I have called for the strategic redeployment of U.S. forces out of Iraq for several years. I've introduced legislation to end the war, but to remain committed to vital national security interests that can be enumerated and more carefully defined. I voted against funding the war without any plan for ending it or without any companion efforts to engage in realistic, political, and diplomatic initiatives.

That is why I joined a bipartisan majority in supporting the Levin-Reed Amendment. It has been very difficult to get the President's attention. I hear that from both sides of the aisle. The Congress has both a duty and an opportunity to try to do that. We have one Commander in Chief at a time, and we have seen repeatedly this Administration fail to deal with the realities that we confront in Iraq and elsewhere around the world. When they do change course, as long as it takes them to make that decision as we have just seen in North Korea, the results can be very positive.
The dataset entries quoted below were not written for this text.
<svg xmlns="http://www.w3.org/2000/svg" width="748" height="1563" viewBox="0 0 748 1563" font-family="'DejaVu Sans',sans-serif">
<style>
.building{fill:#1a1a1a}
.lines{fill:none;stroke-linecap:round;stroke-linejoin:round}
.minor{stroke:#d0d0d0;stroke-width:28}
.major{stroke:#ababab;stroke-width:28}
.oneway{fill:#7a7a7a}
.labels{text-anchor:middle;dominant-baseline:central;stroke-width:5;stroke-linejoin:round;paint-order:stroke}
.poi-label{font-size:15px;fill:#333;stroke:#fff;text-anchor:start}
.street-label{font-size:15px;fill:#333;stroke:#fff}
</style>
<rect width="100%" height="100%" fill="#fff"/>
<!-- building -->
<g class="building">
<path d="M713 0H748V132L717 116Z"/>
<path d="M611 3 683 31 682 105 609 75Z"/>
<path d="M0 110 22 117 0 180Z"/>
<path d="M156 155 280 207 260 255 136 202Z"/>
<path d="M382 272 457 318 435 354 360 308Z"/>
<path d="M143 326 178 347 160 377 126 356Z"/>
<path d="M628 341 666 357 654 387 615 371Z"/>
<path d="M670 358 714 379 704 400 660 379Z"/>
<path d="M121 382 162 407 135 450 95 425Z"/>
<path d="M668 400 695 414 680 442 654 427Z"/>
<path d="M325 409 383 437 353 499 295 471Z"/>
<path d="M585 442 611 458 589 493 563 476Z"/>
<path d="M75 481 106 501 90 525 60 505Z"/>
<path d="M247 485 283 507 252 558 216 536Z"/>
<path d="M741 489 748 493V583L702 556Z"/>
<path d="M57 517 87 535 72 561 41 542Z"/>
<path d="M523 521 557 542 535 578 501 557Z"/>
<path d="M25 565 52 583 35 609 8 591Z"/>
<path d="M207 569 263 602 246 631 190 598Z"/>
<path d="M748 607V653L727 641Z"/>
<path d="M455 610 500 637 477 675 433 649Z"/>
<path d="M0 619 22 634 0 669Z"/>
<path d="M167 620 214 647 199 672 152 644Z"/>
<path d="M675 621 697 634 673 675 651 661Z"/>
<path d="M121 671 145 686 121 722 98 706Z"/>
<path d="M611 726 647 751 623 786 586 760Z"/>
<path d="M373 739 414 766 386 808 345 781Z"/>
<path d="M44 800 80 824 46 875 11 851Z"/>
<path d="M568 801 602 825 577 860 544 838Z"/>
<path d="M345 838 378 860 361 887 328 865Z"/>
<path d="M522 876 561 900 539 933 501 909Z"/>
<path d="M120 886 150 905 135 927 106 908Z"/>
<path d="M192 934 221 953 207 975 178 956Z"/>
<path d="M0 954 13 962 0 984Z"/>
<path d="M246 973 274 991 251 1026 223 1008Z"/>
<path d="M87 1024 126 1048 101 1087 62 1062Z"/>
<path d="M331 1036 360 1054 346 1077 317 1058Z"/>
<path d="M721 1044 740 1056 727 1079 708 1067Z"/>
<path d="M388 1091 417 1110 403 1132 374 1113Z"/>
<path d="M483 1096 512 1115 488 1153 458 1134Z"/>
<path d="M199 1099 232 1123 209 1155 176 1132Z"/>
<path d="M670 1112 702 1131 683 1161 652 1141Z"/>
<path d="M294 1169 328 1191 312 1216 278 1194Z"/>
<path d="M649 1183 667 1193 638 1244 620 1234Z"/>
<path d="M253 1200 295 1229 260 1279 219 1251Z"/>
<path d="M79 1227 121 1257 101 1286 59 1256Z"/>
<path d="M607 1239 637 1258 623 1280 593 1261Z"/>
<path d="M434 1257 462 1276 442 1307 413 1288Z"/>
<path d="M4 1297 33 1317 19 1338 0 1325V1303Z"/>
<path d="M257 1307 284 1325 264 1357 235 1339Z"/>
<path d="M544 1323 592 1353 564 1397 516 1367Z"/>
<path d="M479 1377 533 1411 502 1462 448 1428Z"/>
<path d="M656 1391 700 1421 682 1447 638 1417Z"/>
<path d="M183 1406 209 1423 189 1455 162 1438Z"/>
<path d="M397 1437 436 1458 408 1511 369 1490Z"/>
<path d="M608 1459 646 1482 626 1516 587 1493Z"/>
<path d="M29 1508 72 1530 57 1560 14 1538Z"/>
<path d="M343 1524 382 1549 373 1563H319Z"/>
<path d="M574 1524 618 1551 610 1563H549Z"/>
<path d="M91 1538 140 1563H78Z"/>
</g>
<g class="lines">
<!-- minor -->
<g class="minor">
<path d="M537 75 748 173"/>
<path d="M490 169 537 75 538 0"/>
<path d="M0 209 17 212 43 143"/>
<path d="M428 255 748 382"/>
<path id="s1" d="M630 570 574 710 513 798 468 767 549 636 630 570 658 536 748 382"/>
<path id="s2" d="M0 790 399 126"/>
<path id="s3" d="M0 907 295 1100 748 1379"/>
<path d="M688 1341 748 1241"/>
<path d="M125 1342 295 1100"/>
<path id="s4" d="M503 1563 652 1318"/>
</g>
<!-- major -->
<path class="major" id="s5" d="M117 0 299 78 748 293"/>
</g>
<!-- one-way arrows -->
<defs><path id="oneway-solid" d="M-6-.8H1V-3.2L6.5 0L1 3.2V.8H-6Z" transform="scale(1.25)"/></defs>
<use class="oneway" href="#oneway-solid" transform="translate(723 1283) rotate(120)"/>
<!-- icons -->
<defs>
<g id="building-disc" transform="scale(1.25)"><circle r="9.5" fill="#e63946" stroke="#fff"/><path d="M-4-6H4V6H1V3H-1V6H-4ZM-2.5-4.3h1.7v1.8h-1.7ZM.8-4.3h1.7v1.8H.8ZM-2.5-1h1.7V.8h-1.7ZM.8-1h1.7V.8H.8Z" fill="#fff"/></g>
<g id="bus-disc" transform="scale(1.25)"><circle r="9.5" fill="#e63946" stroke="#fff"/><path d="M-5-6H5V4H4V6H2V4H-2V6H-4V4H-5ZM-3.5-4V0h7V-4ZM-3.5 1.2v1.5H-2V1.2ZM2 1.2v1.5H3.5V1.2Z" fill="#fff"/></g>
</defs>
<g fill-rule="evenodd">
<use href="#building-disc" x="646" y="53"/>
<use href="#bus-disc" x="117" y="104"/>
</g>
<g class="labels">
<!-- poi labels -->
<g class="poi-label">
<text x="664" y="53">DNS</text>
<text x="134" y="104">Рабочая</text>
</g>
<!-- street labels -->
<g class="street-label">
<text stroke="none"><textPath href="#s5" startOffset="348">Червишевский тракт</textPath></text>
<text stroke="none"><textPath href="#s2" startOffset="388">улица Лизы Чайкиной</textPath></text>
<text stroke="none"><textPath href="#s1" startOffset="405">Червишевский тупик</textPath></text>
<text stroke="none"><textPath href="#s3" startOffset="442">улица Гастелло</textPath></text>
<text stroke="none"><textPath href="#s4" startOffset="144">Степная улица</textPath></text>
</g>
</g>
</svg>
And I can only hope that in the remaining 18 months of this Administration, similar actions are undertaken to deal with the problems we confront in the larger region, including Iraq and the Middle East.
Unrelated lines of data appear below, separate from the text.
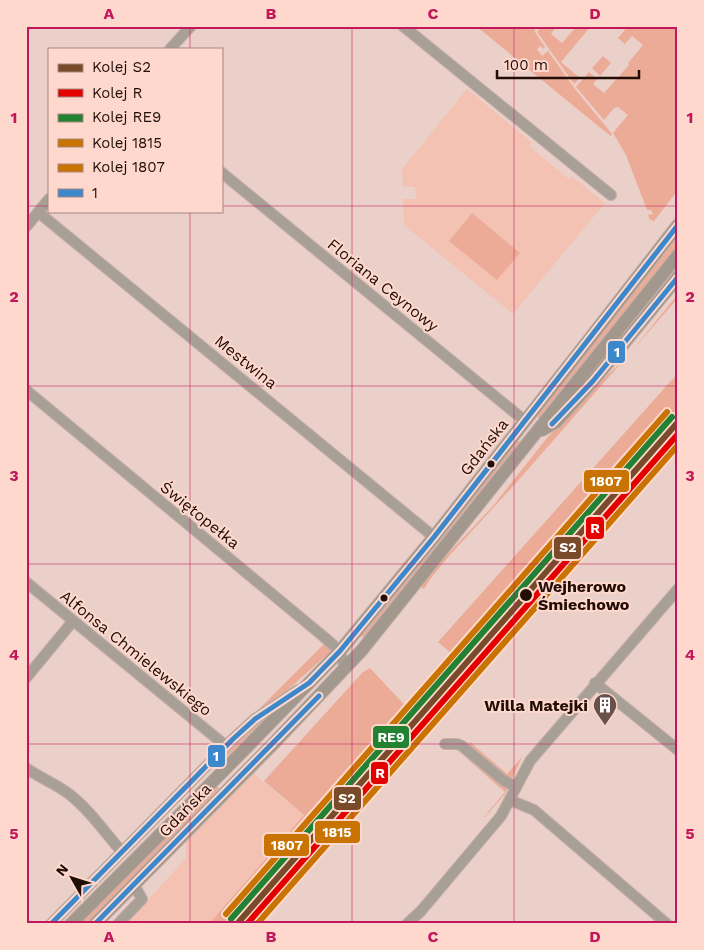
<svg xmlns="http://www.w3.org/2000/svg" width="704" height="950" font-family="'Work Sans',sans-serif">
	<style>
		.built { fill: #f3c2b3 }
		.green { fill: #ecab97 }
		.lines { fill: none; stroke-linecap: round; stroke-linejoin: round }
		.minor-casing { stroke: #c4afa8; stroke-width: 12 }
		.major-casing { stroke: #c4afa8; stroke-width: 14 }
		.minor { stroke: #a89f97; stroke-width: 10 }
		.major { stroke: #a3988d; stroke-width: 12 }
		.bus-1-casing { stroke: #fed8cd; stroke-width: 9 }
		.bus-1 { stroke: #3d87cb; stroke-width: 5 }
		.rail-1-casing { stroke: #fed8cd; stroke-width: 10 }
		.rail-2-casing { stroke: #fed8cd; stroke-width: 10 }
		.rail-3-casing { stroke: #fed8cd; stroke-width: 10 }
		.rail-4-casing { stroke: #fed8cd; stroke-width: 10 }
		.rail-5-casing { stroke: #fed8cd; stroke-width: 10 }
		.rail-1 { stroke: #7a4b2a; stroke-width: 6 }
		.rail-2 { stroke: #e50000; stroke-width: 6 }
		.rail-3 { stroke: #238132; stroke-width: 6 }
		.rail-4 { stroke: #c87302; stroke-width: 6 }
		.rail-5 { stroke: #c87302; stroke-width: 6 }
		.grid { fill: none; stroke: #c2185b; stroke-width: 1; stroke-opacity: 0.55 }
		.bus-dot { fill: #220d07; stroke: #fed8cd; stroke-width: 2 }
		.labels { text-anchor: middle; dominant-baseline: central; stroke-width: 4; stroke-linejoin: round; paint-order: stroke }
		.street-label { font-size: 16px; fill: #220d07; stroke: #fed8cd }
		.stop-label { font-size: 16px; font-weight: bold; fill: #220d07; stroke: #fed8cd; text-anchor: start }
		.poi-label { font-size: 16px; font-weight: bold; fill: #220d07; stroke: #fed8cd; text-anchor: end }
		.line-badge { stroke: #fed8cd; stroke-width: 2 }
		.badge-label { font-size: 14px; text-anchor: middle; font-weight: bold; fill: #fff }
		.neatline { fill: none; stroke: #c2185b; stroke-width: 2 }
		.grid-label { font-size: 16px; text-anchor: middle; font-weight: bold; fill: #c2185b }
	</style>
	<rect width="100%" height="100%" fill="#ead0c8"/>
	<path class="built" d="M 467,89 L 531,142 L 530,147 L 570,180 L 571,176 L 605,203 L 513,314 L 404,225 L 403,199 L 416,199 L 415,187 L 403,187 L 402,169 Z
		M 678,408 L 678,447 L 668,459 L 259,924 L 126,924 L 186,858 L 186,841 L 254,774 L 312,822 Z"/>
	<path class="green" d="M 476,26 L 534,26 L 535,32 L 545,47 L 543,49 L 541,46 L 537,49 L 542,56 L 548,51 L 575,89 L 612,134 L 611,136 L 603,130 Z
		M 542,26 L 553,26 L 555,28 L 551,34 L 562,43 L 577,26 L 591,26 L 561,62 L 580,78 L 574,84 L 537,32 Z
		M 628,26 L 678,26 L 678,190 L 654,221 L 650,220 L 648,215 L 653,214 L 651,210 L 647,210 L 626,155 L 613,133 L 628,115 L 618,107 L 614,108 L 604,120 L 576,87 L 589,72 L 597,79 L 593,84 L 604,93 L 629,65 L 628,63 L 643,45 L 632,36 L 625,44 L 618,38 Z
		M 603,56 L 611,63 L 600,76 L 592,68 Z
		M 472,213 L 520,253 L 497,280 L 449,241 Z
		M 678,233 L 678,246 L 543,415 L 539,418 L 537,416 Z
		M 678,294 L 678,298 L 516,483 L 449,556 L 431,578 L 424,589 L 421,587 L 442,560 L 493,506 L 547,438 L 595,386 L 625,359 Z
		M 678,373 L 678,408 L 616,477 L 606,479 L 452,654 L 438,642 Z
		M 518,440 L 520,443 L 364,638 L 359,634 Z
		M 324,644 L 331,650 L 331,651 L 281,696 L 251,717 Z
		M 370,668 L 414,715 L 225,924 L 209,924 L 304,815 L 264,781 L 363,672 Z
		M 275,710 L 228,756 L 226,755 C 236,736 258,723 275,710 Z
		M 470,742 L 507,774 L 522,757 L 512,779 L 507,778 L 469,746 Z
		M 457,750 L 507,789 L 505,794 L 485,817 L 484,817 L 505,792 Z
		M 215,785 L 219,788 C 177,836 131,879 86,924 L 77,924 Z"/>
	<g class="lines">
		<g class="minor-casing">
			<path id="minor" d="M 403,26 L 611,195
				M 170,49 L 191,26
				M 221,172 L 525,421
				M 38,212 L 434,537
				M 26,227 L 49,199
				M 26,390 L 324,637 L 340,651 L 345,669
				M 26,582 L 226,746
				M 26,678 L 73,621
				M 595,683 L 678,750
				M 445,744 L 457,744 L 462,746 L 503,780 L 516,787
				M 26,768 C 40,778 56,784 69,794 C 90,810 105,833 122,852
				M 510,800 L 534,810 L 667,924
				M 51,924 L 233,739 L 255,719 L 298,690
				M 118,924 L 142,899 L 134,885
				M 407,924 L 421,911 L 501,816 L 530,761 L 678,589"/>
		</g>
		<g class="major-casing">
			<path id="major" d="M 542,430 L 556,422 L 593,381 L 678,277
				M 71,924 L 243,751 L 340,651 L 434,537 L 591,337 L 678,225
				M 95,924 L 273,744 L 362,650 L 678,255"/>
		</g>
		<use href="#minor" class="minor"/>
		<use href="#major" class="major"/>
		<g class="bus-1-casing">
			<path id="bus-1" d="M 552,424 L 593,381 L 678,277
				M 51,924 L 233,739 L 255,719 L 309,683 L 340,651 L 434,537 L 678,225
				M 95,924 L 319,696"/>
		</g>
		<use href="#bus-1" class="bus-1"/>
		<g class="rail-1-casing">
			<path id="rail-1" d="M 237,924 L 678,422"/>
		</g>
		<g class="rail-2-casing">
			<path id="rail-2" d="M 247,924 L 678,434"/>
		</g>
		<g class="rail-3-casing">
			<path id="rail-3" d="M 231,919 L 672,417"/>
		</g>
		<g class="rail-4-casing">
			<path id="rail-4" d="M 257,924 L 678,445"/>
		</g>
		<g class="rail-5-casing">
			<path id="rail-5" d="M 226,914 L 667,412"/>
		</g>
		<use href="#rail-1" class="rail-1"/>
		<use href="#rail-2" class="rail-2"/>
		<use href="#rail-3" class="rail-3"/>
		<use href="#rail-4" class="rail-4"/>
		<use href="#rail-5" class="rail-5"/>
	</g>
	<path class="grid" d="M 190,26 L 190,49M 352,26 L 352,924M 514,26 L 514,924M 26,206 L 49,206M 221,206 L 678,206M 190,211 L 190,924M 26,386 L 678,386M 26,564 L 678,564M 26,744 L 678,744"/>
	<defs>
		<g id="building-pin" transform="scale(1.25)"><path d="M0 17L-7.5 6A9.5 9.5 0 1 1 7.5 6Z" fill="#68514b" stroke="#fed8cd"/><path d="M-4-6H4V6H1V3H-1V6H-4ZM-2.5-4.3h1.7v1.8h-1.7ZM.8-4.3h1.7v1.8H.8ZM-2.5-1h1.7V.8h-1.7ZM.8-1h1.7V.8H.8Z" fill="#fff"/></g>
	</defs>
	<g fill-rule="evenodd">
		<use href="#building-pin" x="605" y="705"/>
	</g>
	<g class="bus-dot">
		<circle cx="491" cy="464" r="4.5"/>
		<circle cx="526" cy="595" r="7"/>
		<circle cx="384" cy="598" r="4.5"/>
	</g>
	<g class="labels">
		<g class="street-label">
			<text transform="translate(383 285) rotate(39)">Floriana Ceynowy</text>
			<text transform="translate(246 362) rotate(39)">Mestwina</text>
			<text transform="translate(484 447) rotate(-52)">Gdańska</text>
			<text transform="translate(200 515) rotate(39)">Świętopełka</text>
			<text transform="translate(136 653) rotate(39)">Alfonsa Chmielewskiego</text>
			<text transform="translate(185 810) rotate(-46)">Gdańska</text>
		</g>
		<g class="stop-label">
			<text x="538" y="586">Wejherowo<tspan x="538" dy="18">Śmiechowo</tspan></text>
		</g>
		<g class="poi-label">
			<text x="588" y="705">Willa Matejki</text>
		</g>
	</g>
	<g class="line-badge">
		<rect x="607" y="340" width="19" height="24" rx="5" fill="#3d87cb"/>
		<rect x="583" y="469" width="47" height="24" rx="5" fill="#c87302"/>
		<rect x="585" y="516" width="20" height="24" rx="5" fill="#e50000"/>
		<rect x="553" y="536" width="29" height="24" rx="5" fill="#7a4b2a"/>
		<rect x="372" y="725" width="38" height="24" rx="5" fill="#238132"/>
		<rect x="207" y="744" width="19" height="24" rx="5" fill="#3d87cb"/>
		<rect x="370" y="761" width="19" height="24" rx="5" fill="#e50000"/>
		<rect x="333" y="786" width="29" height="25" rx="5" fill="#7a4b2a"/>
		<rect x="314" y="820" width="47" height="24" rx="5" fill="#c87302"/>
		<rect x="263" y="833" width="47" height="24" rx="5" fill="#c87302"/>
	</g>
	<g class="badge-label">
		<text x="617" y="357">1</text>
		<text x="606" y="486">1807</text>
		<text x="595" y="533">R</text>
		<text x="568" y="552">S2</text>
		<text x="391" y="742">RE9</text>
		<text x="216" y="761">1</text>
		<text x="380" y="778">R</text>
		<text x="347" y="803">S2</text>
		<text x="337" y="837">1815</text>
		<text x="287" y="850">1807</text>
	</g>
	<rect width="704" height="950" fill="none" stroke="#fed8cd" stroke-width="55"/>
	<rect x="48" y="48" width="175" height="165" fill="#fed8cd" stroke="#a6877e"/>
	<rect x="58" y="64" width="25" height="8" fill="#7a4b2a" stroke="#a6877e"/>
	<text x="92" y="72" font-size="15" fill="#220d07">Kolej S2</text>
	<rect x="58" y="89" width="25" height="8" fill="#e50000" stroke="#a6877e"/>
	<text x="92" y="98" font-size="15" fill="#220d07">Kolej R</text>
	<rect x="58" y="114" width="25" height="8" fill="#238132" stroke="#a6877e"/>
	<text x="92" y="122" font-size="15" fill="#220d07">Kolej RE9</text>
	<rect x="58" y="139" width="25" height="8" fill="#c87302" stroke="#a6877e"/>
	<text x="92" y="148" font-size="15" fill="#220d07">Kolej 1815</text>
	<rect x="58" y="164" width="25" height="8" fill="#c87302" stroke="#a6877e"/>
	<text x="92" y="172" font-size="15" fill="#220d07">Kolej 1807</text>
	<rect x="58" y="189" width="25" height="8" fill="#3d87cb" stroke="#a6877e"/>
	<text x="92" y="198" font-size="15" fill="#220d07">1</text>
	<g transform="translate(72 878) rotate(309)" stroke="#fed8cd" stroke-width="4" paint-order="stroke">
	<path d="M0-4L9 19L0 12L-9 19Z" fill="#220d07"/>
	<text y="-8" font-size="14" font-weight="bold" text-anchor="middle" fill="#220d07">N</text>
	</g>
	<path d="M497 70v8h142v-8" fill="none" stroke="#220d07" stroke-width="2.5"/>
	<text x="504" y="70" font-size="15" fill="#220d07" stroke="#fed8cd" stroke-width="4" paint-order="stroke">100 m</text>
	<rect x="28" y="28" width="648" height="894" class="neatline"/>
	<g class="grid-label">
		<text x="109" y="19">A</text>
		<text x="271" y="19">B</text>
		<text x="433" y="19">C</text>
		<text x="595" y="19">D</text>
		<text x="14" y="123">1</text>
		<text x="690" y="123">1</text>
		<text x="14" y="302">2</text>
		<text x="690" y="302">2</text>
		<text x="14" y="481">3</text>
		<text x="690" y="481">3</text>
		<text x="14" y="660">4</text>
		<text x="690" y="660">4</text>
		<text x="14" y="839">5</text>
		<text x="690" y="839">5</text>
		<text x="109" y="942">A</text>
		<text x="271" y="942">B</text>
		<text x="433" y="942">C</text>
		<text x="595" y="942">D</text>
	</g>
</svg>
I believe, too, that it's imperative that the Secretary of Defense and the Joint Chiefs inform the Congress of the plans they have for redeployment and withdrawal. Withdrawing troops is dangerous and difficult. We must not redeploy out of Iraq with the same failure of planning with which our troops were deployed into Iraq. And yet, I wrote several weeks ago to Secretary Gates and the Chairman of the Joint Chiefs, General Pace, asking whether there is planning, very specific planning, not the usual response "Oh, yes, we plan for everything, we plan for every contingency." What is the planning that will protect our troops when they do withdraw, which will happen, whether it happens in 120 days or it happens next year or it happens the year after? What have we done to make sure that we do it in as careful and orderly a way as possible?

Madam Chairman, I believe our troops, as well as the American people, deserve a vote yes or no on this bill. If you believe in giving the President the continued power to pursue a failed strategy without checks or balance by this Congress, make your case and cast your vote. If not, then put partisanship aside and stand with the bipartisan majority working to end this war.

Our message to the President is clear: It's time to start thinking of our troops and our broader position in Iraq and beyond, not next year, not next month, but today.

I hope, Madam President, that we will be able to vote on the Levin-Reed Amendment. I fear that we will not in the face of objections on the other side, but we are just postponing the inevitable. Come September, we will have another inconclusive report. We will have more casualties, we will have more who are injured, we will still have the same Iraqi government waiting us out. We will continue to empower Iran and to destabilize Jordan and to give a free hand to Syria and Hezbollah, and we will face an even more dangerous set of choices then. There is no reason to wait.